Start of Block

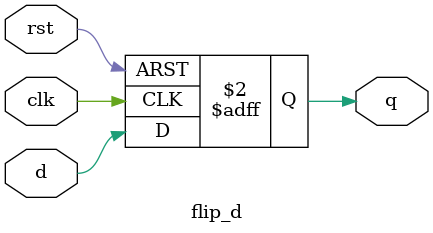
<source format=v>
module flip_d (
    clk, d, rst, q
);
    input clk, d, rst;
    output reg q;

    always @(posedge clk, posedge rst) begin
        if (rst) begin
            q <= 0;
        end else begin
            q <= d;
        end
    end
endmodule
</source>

End of Block

WHAT NEEDS TO BE DONE: Copy every line above exactly; images stay out.

SOLUTION TO THIS PROBLEM:
<source format=v>
module flip_d (
    clk, d, rst, q
);
    input clk, d, rst;
    output reg q;

    always @(posedge clk, posedge rst) begin
        if (rst) begin
            q <= 0;
        end else begin
            q <= d;
        end
    end
endmodule
</source>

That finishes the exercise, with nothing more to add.